#### Work instructions
Convert all the rows below into a Markdown table with the columns Line No. and Text, numbering each line and dropping blank lines. Leave the pictures out of the table.

Saved data entries:
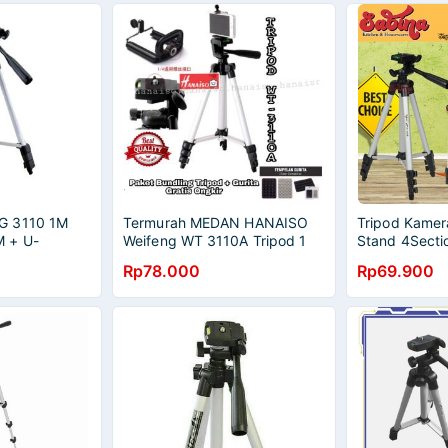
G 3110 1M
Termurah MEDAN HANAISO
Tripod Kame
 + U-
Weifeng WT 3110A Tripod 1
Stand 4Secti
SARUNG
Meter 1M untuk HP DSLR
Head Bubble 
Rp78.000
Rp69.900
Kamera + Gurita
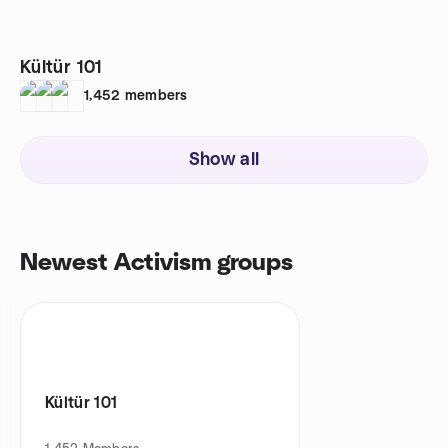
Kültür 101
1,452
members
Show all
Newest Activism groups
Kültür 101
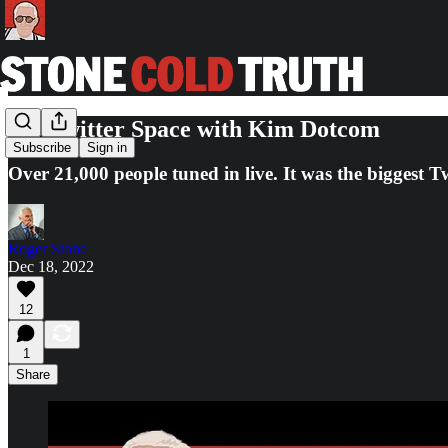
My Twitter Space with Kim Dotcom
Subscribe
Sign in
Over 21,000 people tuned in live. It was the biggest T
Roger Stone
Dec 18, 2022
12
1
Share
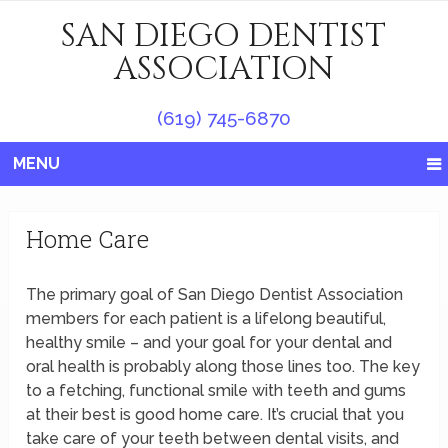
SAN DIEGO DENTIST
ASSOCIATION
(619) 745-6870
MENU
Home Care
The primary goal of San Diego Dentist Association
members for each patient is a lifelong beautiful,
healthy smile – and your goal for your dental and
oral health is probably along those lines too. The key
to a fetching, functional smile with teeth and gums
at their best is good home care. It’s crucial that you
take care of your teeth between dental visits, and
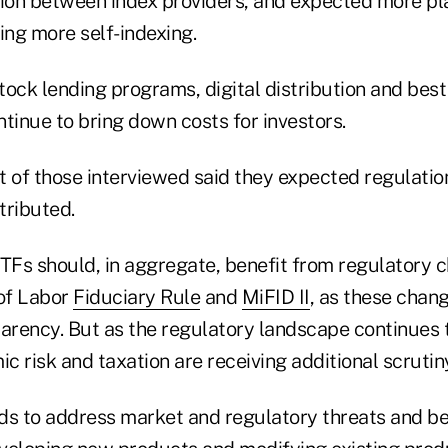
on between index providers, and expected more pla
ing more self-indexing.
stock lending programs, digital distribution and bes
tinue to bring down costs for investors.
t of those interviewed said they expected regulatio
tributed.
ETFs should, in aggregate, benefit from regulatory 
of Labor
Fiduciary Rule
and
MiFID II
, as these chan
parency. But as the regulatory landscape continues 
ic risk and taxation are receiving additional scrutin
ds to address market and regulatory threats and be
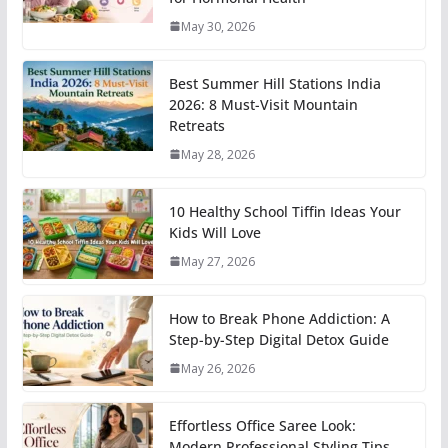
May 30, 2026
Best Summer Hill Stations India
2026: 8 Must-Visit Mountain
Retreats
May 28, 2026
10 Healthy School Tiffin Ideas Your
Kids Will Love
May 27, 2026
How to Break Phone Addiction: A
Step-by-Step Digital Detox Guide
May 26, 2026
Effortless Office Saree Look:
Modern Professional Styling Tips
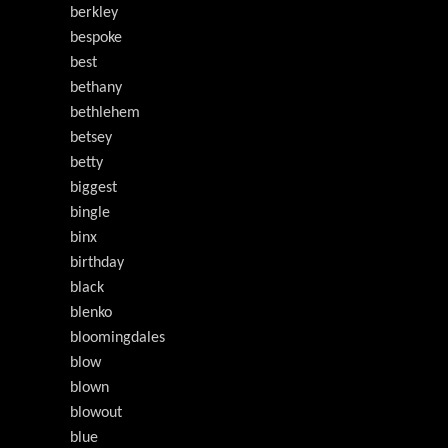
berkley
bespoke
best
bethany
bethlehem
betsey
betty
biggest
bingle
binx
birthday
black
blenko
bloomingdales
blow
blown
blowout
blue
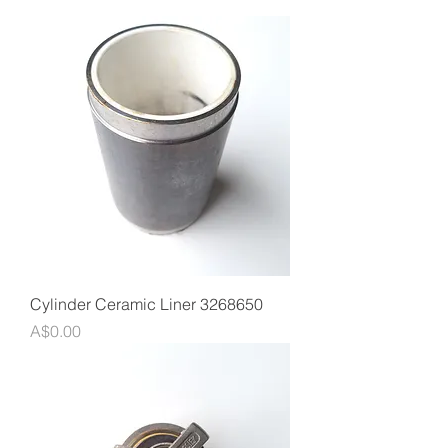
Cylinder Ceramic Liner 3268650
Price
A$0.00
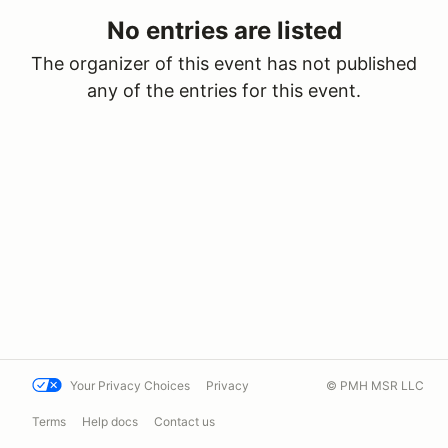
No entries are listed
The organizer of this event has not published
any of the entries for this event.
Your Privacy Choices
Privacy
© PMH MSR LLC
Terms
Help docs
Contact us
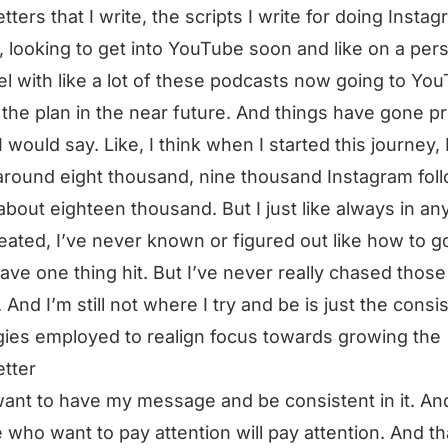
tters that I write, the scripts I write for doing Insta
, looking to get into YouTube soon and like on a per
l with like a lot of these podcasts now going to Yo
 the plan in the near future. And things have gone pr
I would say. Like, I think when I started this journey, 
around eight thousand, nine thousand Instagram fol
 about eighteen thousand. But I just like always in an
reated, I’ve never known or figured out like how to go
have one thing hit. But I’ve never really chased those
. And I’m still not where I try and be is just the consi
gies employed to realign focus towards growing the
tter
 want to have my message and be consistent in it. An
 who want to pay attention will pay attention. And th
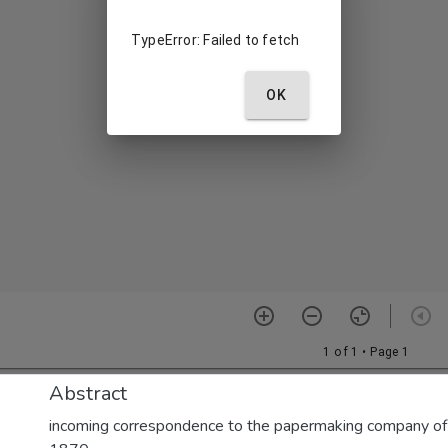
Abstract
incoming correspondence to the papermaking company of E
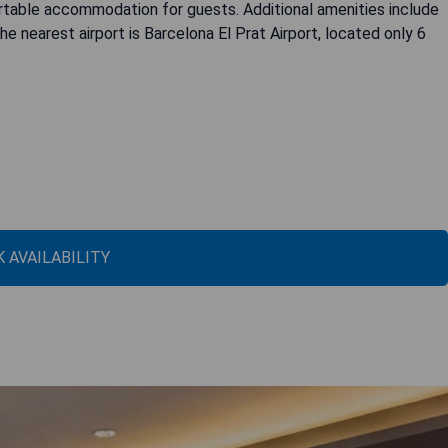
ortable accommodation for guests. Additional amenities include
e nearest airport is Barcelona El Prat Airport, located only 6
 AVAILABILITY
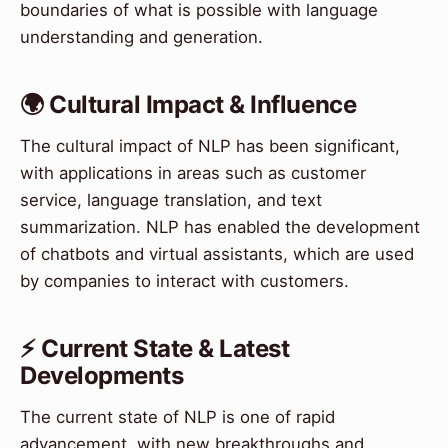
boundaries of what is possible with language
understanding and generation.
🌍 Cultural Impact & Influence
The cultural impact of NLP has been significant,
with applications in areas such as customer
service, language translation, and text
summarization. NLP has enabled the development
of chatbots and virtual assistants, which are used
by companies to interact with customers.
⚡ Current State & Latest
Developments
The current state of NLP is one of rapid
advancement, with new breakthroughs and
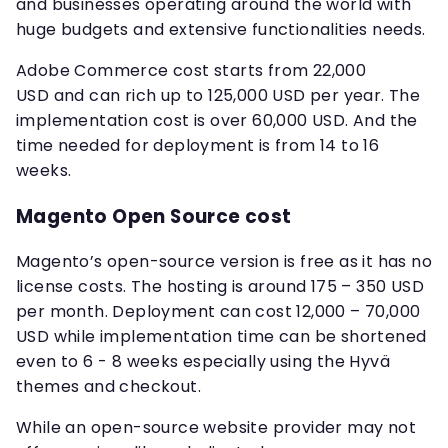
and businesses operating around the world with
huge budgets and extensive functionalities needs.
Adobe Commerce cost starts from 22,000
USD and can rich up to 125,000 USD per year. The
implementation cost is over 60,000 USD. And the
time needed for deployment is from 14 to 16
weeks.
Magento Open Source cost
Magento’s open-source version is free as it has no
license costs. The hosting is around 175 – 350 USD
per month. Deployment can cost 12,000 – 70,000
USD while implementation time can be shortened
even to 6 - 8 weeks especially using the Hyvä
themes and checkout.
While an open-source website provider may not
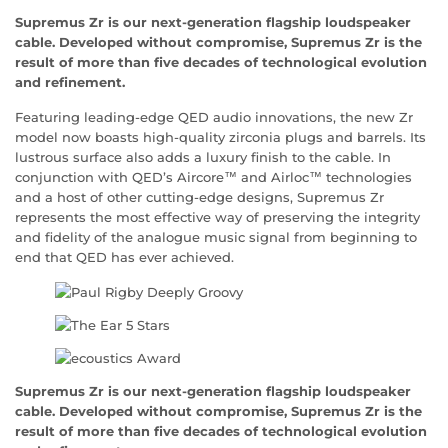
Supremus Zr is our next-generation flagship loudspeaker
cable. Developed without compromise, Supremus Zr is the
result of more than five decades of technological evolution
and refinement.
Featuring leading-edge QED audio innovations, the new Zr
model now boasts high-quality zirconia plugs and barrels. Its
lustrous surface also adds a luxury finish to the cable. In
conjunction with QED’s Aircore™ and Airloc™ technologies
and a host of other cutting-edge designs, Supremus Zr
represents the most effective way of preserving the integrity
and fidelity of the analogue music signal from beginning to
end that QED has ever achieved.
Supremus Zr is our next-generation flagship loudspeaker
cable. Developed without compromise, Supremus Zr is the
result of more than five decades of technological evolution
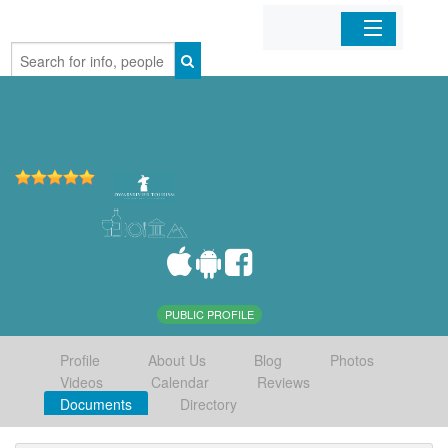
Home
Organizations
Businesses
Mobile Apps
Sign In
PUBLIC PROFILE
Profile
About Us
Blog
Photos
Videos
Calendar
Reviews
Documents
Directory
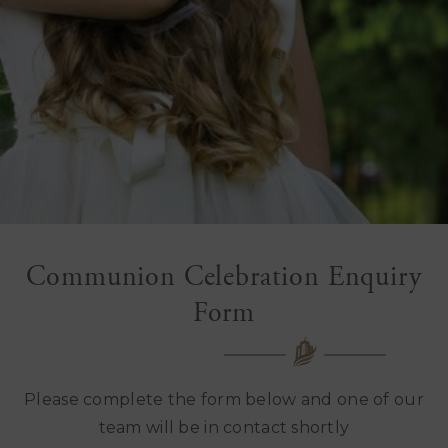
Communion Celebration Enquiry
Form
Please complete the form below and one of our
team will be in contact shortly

#### Output for this exercise
| Line No. | Text |
|---|---|
| 1 | G 3110 1M |
| 2 | Termurah MEDAN HANAISO |
| 3 | Tripod Kame |
| 4 |  + U- |
| 5 | Weifeng WT 3110A Tripod 1 |
| 6 | Stand 4Secti |
| 7 | SARUNG |
| 8 | Meter 1M untuk HP DSLR |
| 9 | Head Bubble  |
| 10 | Rp78.000 |
| 11 | Rp69.900 |
| 12 | Kamera + Gurita |
| 13 | Kültür 101 |
| 14 | 1,452 |
| 15 | members |
| 16 | Show all |
| 17 | Newest Activism groups |
| 18 | Kültür 101 |
| 19 | My Twitter Space with Kim Dotcom |
| 20 | Subscribe |
| 21 | Sign in |
| 22 | Over 21,000 people tuned in live. It was the biggest T |
| 23 | Roger Stone |
| 24 | Dec 18, 2022 |
| 25 | 12 |
| 26 | 1 |
| 27 | Share |
| 28 | SAN DIEGO DENTIST |
| 29 | ASSOCIATION |
| 30 | (619) 745-6870 |
| 31 | MENU |
| 32 | Home Care |
| 33 | The primary goal of San Diego Dentist Association |
| 34 | members for each patient is a lifelong beautiful, |
| 35 | healthy smile – and your goal for your dental and |
| 36 | oral health is probably along those lines too. The key |
| 37 | to a fetching, functional smile with teeth and gums |
| 38 | at their best is good home care. It’s crucial that you |
| 39 | take care of your teeth between dental visits, and |
| 40 | on between index providers, and expected more pla |
| 41 | ing more self-indexing. |
| 42 | stock lending programs, digital distribution and bes |
| 43 | tinue to bring down costs for investors. |
| 44 | t of those interviewed said they expected regulatio |
| 45 | tributed. |
| 46 | ETFs should, in aggregate, benefit from regulatory  |
| 47 | of Labor |
| 48 | Fiduciary Rule |
| 49 | and |
| 50 | MiFID II |
| 51 | , as these chan |
| 52 | parency. But as the regulatory landscape continues  |
| 53 | ic risk and taxation are receiving additional scrutin |
| 54 | ds to address market and regulatory threats and be |
| 55 | May 30, 2026 |
| 56 | Best Summer Hill Stations India |
| 57 | 2026: 8 Must-Visit Mountain |
| 58 | Retreats |
| 59 | May 28, 2026 |
| 60 | 10 Healthy School Tiffin Ideas Your |
| 61 | Kids Will Love |
| 62 | May 27, 2026 |
| 63 | How to Break Phone Addiction: A |
| 64 | Step-by-Step Digital Detox Guide |
| 65 | May 26, 2026 |
| 66 | Effortless Office Saree Look: |
| 67 | Modern Professional Styling Tips |
| 68 | berkley |
| 69 | bespoke |
| 70 | best |
| 71 | bethany |
| 72 | bethlehem |
| 73 | betsey |
| 74 | betty |
| 75 | biggest |
| 76 | bingle |
| 77 | binx |
| 78 | birthday |
| 79 | black |
| 80 | blenko |
| 81 | bloomingdales |
| 82 | blow |
| 83 | blown |
| 84 | blowout |
| 85 | blue |
| 86 | Cylinder Ceramic Liner 3268650 |
| 87 | Price |
| 88 | A$0.00 |
| 89 | No entries are listed |
| 90 | The organizer of this event has not published |
| 91 | any of the entries for this event. |
| 92 | Your Privacy Choices |
| 93 | Privacy |
| 94 | © PMH MSR LLC |
| 95 | Terms |
| 96 | Help docs |
| 97 | Contact us |
| 98 | tters that I write, the scripts I write for doing Insta |
| 99 | , looking to get into YouTube soon and like on a per |
| 100 | l with like a lot of these podcasts now going to Yo |
| 101 |  the plan in the near future. And things have gone pr |
| 102 | I would say. Like, I think when I started this journey,  |
| 103 | around eight thousand, nine thousand Instagram fol |
| 104 |  about eighteen thousand. But I just like always in an |
| 105 | reated, I’ve never known or figured out like how to go |
| 106 | have one thing hit. But I’ve never really chased those |
| 107 | . And I’m still not where I try and be is just the consi |
| 108 | gies employed to realign focus towards growing the |
| 109 | tter |
| 110 |  want to have my message and be consistent in it. An |
| 111 |  who want to pay attention will pay attention. And th |
| 112 | Abstract |
| 113 | incoming correspondence to the papermaking company of E |
| 114 | ortable accommodation for guests. Additional amenities include |
| 115 | e nearest airport is Barcelona El Prat Airport, located only 6 |
| 116 |  AVAILABILITY |
| 117 | boundaries of what is possible with language |
| 118 | understanding and generation. |
| 119 | 🌍 Cultural Impact & Influence |
| 120 | The cultural impact of NLP has been significant, |
| 121 | with applications in areas such as customer |
| 122 | service, language translation, and text |
| 123 | summarization. NLP has enabled the development |
| 124 | of chatbots and virtual assistants, which are used |
| 125 | by companies to interact with customers. |
| 126 | ⚡ Current State & Latest |
| 127 | Developments |
| 128 | The current state of NLP is one of rapid |
| 129 | advancement, with new breakthroughs and |
| 130 | and businesses operating around the world with |
| 131 | huge budgets and extensive functionalities needs. |
| 132 | Adobe Commerce cost starts from 22,000 |
| 133 | USD and can rich up to 125,000 USD per year. The |
| 134 | implementation cost is over 60,000 USD. And the |
| 135 | time needed for deployment is from 14 to 16 |
| 136 | weeks. |
| 137 | Magento Open Source cost |
| 138 | Magento’s open-source version is free as it has no |
| 139 | license costs. The hosting is around 175 – 350 USD |
| 140 | per month. Deployment can cost 12,000 – 70,000 |
| 141 | USD while implementation time can be shortened |
| 142 | even to 6 - 8 weeks especially using the Hyvä |
| 143 | themes and checkout. |
| 144 | While an open-source website provider may not |
| 145 | Supremus Zr is our next-generation flagship loudspeaker |
| 146 | cable. Developed without compromise, Supremus Zr is the |
| 147 | result of more than five decades of technological evolution |
| 148 | and refinement. |
| 149 | Featuring leading-edge QED audio innovations, the new Zr |
| 150 | model now boasts high-quality zirconia plugs and barrels. Its |
| 151 | lustrous surface also adds a luxury finish to the cable. In |
| 152 | conjunction with QED’s Aircore™ and Airloc™ technologies |
| 153 | and a host of other cutting-edge designs, Supremus Zr |
| 154 | represents the most effective way of preserving the integrity |
| 155 | and fidelity of the analogue music signal from beginning to |
| 156 | end that QED has ever achieved. |
| 157 | Supremus Zr is our next-generation flagship loudspeaker |
| 158 | cable. Developed without compromise, Supremus Zr is the |
| 159 | result of more than five decades of technological evolution |
| 160 | Home |
| 161 | Organizations |
| 162 | Businesses |
| 163 | Mobile Apps |
| 164 | Sign In |
| 165 | PUBLIC PROFILE |
| 166 | Profile |
| 167 | About Us |
| 168 | Blog |
| 169 | Photos |
| 170 | Videos |
| 171 | Calendar |
| 172 | Reviews |
| 173 | Documents |
| 174 | Directory |
| 175 | Communion Celebration Enquiry |
| 176 | Form |
| 177 | Please complete the form below and one of our |
| 178 | team will be in contact shortly |